Statistics conversion
GWASLab can convert equvalent statistics, including:
Target stats | Original stats | Implementation |
---|---|---|
MLOG10P | P | sumstats["MLOG10P"] = -np.log10(sumstats["P"]) |
P | MLOG10P | sumstats["P"] = np.power(10,-sumstats["MLOG10P"]) |
P | Z | sumstats["P"] = ss.norm.sf(np.abs(sumstats["Z"])) * 2 |
P | CHISQ | sumstats["P"] = ss.chi2.sf(sumstats["CHISQ"], 1) |
OR OR_95L OR_95U |
BETA SE |
sumstats["OR"] = np.exp(sumstats["BETA"]) , sumstats["OR_95L"] = np.exp(sumstats["BETA"]-ss.norm.ppf(0.975)*sumstats["SE"]) , sumstats["OR_95U"] = np.exp(sumstats["BETA"]+ss.norm.ppf(0.975)*sumstats["SE"]) |
BETA SE |
OR OR_95L OR_95U |
sumstats["BETA"] = np.log(sumstats["OR"]) , sumstats["SE"]=(np.log(sumstats["OR"]) - np.log(sumstats["OR_95L"]))/ss.norm.ppf(0.975) , sumstats["SE"]=(np.log(sumstats["OR_95U"]) - np.log(sumstats["OR"]))/ss.norm.ppf(0.975) |
Z | BETA/SE | sumstats["Z"] = sumstats["BETA"]/sumstats["SE"] |
CHISQ | P | sumstats["CHISQ"] = ss.chi2.isf(sumstats["P"], 1) |
CHISQ | Z | sumstats["CHISQ"] = (sumstats["Z"])**2 |
MAF | EAF | sumstats["MAF"] = sumstats["EAF"].apply(lambda x: min(x,1-x) if pd.notnull(x) else np.nan) |
Extreme P values
For extreme P, extreme=True
can be added to overcome the limitation of extreme P values (P<1e-308). MLOG10P will be calculated using the methods described here:
mysumstats.fill_data(to_fill=["MLOG10P"], extreme=True)

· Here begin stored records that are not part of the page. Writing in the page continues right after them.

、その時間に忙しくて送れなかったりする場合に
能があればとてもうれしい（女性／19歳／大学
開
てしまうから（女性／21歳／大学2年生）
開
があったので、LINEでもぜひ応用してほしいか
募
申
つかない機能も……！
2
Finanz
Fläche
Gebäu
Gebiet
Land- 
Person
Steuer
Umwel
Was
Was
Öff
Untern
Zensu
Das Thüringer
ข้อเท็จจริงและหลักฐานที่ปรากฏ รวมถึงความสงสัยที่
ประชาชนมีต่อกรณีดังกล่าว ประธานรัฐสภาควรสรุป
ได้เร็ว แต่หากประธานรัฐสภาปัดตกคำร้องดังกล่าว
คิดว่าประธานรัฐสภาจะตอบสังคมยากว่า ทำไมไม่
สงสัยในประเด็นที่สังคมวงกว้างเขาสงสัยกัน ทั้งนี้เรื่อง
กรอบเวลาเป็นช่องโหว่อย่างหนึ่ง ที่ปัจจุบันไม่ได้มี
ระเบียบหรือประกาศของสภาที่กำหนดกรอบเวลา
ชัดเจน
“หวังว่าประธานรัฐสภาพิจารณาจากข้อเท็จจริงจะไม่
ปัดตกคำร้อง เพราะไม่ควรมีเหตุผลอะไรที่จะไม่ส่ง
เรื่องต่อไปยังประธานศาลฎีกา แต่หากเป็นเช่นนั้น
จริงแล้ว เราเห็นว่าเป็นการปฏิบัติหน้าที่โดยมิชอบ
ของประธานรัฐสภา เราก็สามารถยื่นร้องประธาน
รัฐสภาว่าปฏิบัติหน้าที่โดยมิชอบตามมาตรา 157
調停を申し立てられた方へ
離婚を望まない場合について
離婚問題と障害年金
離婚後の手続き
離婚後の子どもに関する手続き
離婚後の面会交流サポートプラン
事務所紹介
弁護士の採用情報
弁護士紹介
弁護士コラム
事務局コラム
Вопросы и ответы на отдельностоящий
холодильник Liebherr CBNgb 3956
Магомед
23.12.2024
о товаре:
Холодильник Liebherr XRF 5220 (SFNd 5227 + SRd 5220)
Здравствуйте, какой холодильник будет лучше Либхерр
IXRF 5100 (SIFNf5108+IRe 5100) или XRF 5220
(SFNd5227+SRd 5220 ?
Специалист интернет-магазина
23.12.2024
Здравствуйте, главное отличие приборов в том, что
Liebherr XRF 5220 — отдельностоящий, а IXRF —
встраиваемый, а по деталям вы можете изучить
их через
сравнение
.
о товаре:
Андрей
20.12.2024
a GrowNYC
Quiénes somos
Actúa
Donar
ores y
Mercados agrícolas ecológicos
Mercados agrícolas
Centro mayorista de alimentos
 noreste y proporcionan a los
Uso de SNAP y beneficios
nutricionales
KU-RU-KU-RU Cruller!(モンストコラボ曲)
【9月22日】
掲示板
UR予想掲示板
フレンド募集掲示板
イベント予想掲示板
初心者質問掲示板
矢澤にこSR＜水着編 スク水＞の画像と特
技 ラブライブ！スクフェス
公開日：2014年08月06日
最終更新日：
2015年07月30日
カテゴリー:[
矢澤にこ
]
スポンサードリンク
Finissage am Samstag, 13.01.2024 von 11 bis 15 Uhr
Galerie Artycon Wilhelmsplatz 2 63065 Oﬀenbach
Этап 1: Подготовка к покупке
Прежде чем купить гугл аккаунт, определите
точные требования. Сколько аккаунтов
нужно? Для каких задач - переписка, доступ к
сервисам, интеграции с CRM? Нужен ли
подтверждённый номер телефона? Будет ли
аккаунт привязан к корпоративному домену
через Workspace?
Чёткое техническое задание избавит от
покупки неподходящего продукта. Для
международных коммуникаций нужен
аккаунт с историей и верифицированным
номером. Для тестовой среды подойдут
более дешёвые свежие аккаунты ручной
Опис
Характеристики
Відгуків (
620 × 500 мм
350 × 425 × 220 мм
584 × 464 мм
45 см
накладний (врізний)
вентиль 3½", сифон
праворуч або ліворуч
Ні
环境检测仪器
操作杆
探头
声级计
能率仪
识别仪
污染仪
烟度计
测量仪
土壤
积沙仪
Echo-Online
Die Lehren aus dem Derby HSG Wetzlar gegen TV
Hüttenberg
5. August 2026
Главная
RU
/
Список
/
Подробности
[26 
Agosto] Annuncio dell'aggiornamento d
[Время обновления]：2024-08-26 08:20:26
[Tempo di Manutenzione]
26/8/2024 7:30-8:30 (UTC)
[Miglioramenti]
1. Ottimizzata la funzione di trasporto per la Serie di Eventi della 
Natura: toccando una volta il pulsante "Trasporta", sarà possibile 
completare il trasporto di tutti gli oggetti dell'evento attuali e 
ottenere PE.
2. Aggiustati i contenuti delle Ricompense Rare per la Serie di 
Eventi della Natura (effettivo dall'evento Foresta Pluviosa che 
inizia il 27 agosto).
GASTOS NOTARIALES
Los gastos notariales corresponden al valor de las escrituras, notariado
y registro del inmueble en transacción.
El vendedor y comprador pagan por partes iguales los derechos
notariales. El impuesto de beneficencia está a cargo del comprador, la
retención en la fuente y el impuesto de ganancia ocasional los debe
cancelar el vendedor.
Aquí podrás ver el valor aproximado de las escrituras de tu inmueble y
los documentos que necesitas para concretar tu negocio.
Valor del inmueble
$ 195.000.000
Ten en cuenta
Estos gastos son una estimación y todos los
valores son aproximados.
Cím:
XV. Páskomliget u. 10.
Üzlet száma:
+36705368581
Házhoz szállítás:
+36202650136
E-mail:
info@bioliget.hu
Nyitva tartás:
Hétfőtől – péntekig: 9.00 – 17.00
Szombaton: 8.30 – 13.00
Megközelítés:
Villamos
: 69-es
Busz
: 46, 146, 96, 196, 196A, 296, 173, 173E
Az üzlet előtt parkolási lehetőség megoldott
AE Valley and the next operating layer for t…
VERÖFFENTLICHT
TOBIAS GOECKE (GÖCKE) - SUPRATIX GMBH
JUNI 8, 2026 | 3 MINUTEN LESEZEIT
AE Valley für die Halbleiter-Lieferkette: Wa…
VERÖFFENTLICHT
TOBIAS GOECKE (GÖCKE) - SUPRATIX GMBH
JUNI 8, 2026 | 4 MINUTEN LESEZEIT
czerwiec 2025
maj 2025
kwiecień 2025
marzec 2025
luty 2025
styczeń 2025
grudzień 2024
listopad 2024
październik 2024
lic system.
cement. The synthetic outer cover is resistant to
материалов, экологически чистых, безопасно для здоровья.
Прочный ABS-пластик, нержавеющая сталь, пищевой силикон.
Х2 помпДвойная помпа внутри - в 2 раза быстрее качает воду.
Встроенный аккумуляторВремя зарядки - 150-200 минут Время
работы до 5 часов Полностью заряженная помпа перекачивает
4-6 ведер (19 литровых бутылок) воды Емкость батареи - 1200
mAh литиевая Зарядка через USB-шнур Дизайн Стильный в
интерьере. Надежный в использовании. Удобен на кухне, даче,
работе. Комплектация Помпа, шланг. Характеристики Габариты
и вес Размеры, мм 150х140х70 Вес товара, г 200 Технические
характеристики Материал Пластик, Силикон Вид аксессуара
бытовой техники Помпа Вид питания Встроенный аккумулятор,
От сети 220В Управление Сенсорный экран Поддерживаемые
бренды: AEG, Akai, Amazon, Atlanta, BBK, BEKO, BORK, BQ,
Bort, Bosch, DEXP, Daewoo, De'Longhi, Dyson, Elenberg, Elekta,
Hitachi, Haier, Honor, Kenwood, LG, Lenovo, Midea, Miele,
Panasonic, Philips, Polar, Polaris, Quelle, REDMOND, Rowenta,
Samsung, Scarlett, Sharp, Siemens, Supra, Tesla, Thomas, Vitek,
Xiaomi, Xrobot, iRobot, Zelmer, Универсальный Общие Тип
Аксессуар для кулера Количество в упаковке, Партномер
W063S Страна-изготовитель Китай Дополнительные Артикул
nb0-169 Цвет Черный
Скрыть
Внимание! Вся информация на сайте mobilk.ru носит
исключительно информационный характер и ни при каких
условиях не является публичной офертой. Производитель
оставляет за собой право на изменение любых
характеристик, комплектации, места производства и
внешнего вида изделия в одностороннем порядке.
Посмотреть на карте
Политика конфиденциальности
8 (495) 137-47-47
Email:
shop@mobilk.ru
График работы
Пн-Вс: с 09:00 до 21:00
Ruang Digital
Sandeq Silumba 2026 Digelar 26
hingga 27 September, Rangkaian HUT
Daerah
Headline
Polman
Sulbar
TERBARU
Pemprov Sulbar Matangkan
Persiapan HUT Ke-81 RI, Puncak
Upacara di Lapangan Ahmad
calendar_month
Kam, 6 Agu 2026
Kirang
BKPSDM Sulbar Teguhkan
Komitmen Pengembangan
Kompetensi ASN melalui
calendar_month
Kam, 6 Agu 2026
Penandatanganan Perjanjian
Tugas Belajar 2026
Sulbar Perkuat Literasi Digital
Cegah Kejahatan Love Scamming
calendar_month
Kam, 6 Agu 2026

Z socres (or BETA and SE) will be used to calculate MLOG10P, two additional columns P_MANTISSA
and P_EXPONENT
will be added to present p values.
Note
The conversion is implemented using scipy and numpy.
- ss :
import scipy.stats as ss
- np :
import numpy as np
See examples here.
fill_data()
Options
to_fill
: the columns to fill. ["OR","OR_95L","OR_95U","BETA","SE","P","MLOG10P","Z","CHISQ"]df
: columns name for degree of freedomoverwrite
: if overwrite when the specified column existedonly_sig
: fill the data only for significant variants
Priority
- For P : using MLOG10P, Z, CHISQ
- For MLOG10P : using P, MLOG10P, Z, CHISQ
- For BETA/SE : using OR/OR_95L/OR_95U
- For OR/OR_95L/OR_95U : using BETA/SE
- For Z : using BETA/SE
- For CHISQ : using Z, P
Example
Example
# raw data
#SNPID CHR POS EA NEA EAF BETA SE P STATUS
#1:725932_G_A 1 725932 G A 0.9960 -0.0737 0.1394 0.5970 9999999
#1:725933_A_G 1 725933 G A 0.0040 0.0737 0.1394 0.5973 9999999
#1:737801_T_C 1 737801 C T 0.0051 0.0490 0.1231 0.6908 9999999
# let's fill "MLOG10P","Z","OR","OR_95L","OR_95U"
# gwaslab will automatically search for equivalent statistics
mysumstats.fill_data(to_fill=["MLOG10P","Z","OR","OR_95L","OR_95U"])
Wed Oct 19 10:13:30 2022 Start filling data using existing columns...
Wed Oct 19 10:13:30 2022 -Raw input columns: ['SNPID', 'CHR', 'POS', 'EA', 'NEA', 'EAF', 'BETA', 'SE', 'P', 'STATUS']
Wed Oct 19 10:13:30 2022 -Overwrite mode: False
Wed Oct 19 10:13:30 2022 - Skipping columns: []
Wed Oct 19 10:13:30 2022 Filling columns: ['MLOG10P', 'OR', 'OR_95L', 'OR_95U']
Wed Oct 19 10:13:30 2022 - Filling OR using BETA column...
Wed Oct 19 10:13:31 2022 - Filling OR_95L/OR_95U using BETA/SE columns...
Wed Oct 19 10:13:32 2022 - Filling MLOG10P using P column...
Wed Oct 19 10:13:38 2022 Finished filling data using existing columns.